Inspection of Table 1 reveals that the sulphate containing compounds, V and VI have longer unit cell lengths than III and IV. This would appear to be a consequence of the difference in the hydrogen bond distances. In the case of the SO₄²⁻ structures the O···O separation between the sulphate oxygen atom and the oxygen atom of the H₆ctc is 2.73 Å for V and 2.72 Å for VI. This is significantly longer than the separation of 2.59 Å found in III and IV and perhaps reflects a stronger interaction between the H₆ctc and the anion when the charge on the anion is 3-.

4. Concluding Remarks

Complementary interactions provide a foundation for generating a wide range of discrete supramolecular assemblies or extended structures within crystals. In this work, we discovered an unexpected example of extreme complementarity in which six components are brought together in order to produce an aesthetically pleasing, highly symmetrical network structure. Through recognition of the nature of the complementary interactions that underpin this system, it was found that the same structural type could be replicated with different alkali metal ions and anions. It is clear that the reported system is amenable to at least some degree of structural tinkering. The insights provided by this work offer opportunities to generate further members of this family which may include the incorporation of a wider range of tetrahedral anions and the employment of other metal ions.

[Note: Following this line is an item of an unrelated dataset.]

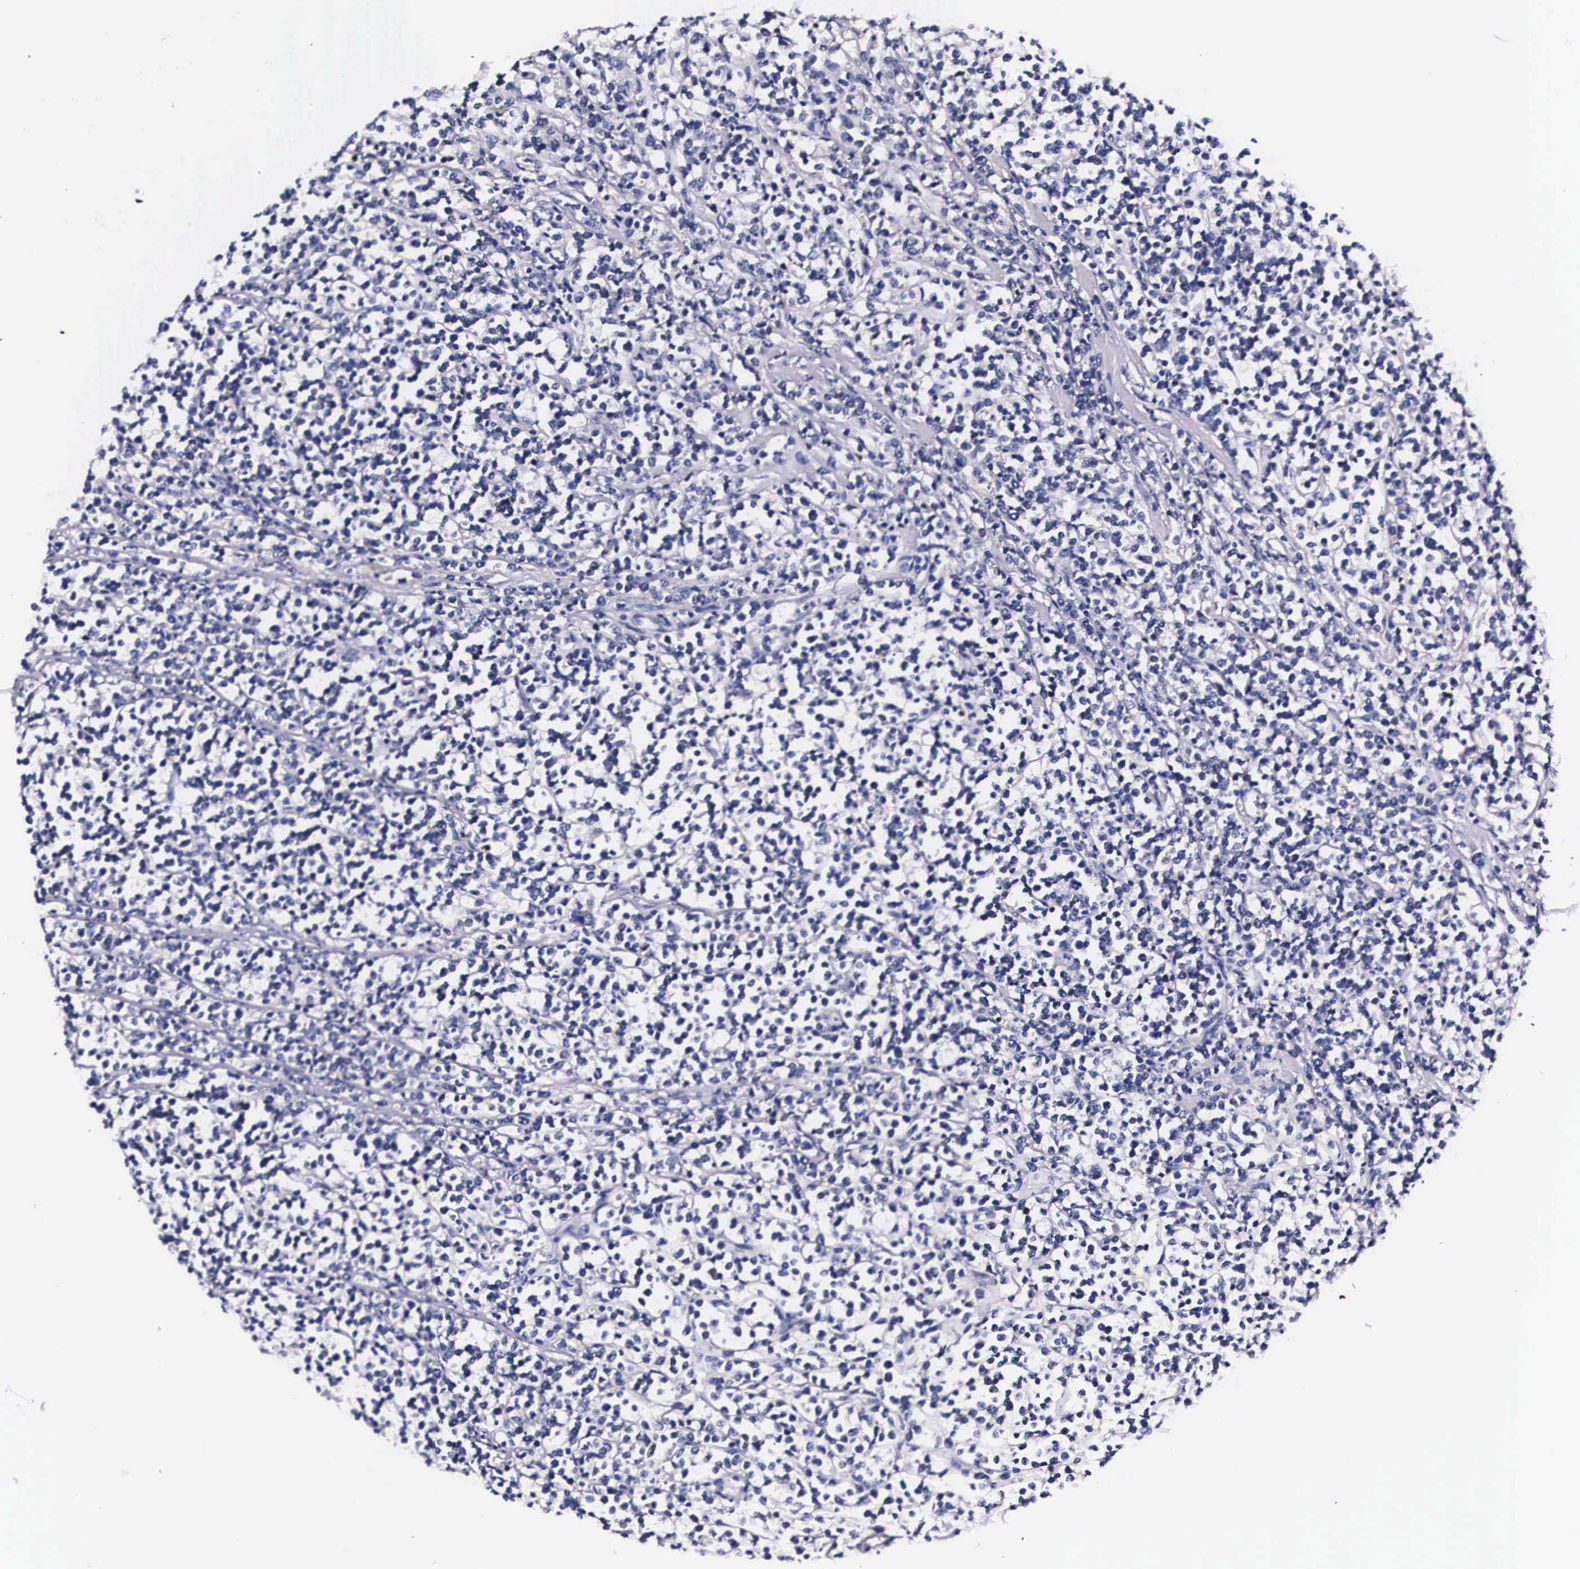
{"staining": {"intensity": "negative", "quantity": "none", "location": "none"}, "tissue": "lymphoma", "cell_type": "Tumor cells", "image_type": "cancer", "snomed": [{"axis": "morphology", "description": "Malignant lymphoma, non-Hodgkin's type, High grade"}, {"axis": "topography", "description": "Small intestine"}, {"axis": "topography", "description": "Colon"}], "caption": "Immunohistochemistry (IHC) histopathology image of neoplastic tissue: human high-grade malignant lymphoma, non-Hodgkin's type stained with DAB (3,3'-diaminobenzidine) displays no significant protein staining in tumor cells. The staining is performed using DAB (3,3'-diaminobenzidine) brown chromogen with nuclei counter-stained in using hematoxylin.", "gene": "PHETA2", "patient": {"sex": "male", "age": 8}}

Whilst the relatively simple cations, anions and solvent molecules from which the crystals have been formed have all participated in the generation of the four supramolecular crystalline materials described above, the cyclotricatechylene has played the key structural role in this system. In its fully protonated neutral form, it has been able to coordinate to a trio of K⁺ or Rb⁺ ions through hydroxyl oxygen atoms to form the cage. In addition, each H₆ctc also serves as a hydrogen bond donor and forms six identical hydrogen bonds to three different anions by employing the same hydroxyl groups. Furthermore, its ability to interact with large alkali metal cations i.e., Rb⁺ and Cs⁺ through π-interactions allows the cage to accommodate the requisite number of alkali cations needed for charge balance. It is interesting to note that both cations and anions prefer to form bonds (hydrogen bonds or coordinate bonds) with the neutral H₆ctc molecule rather each other. Clearly, the symmetry of cyclotricatechylene (C_3v in its most symmetrical conformation) and versatility in being able to participate in a variety of different interactions makes it a particularly useful molecular building block for supramolecular assemblies and there would appear to be great scope for expanding the type of assemblies that may be formed in its combination with cations, anion and neutral species.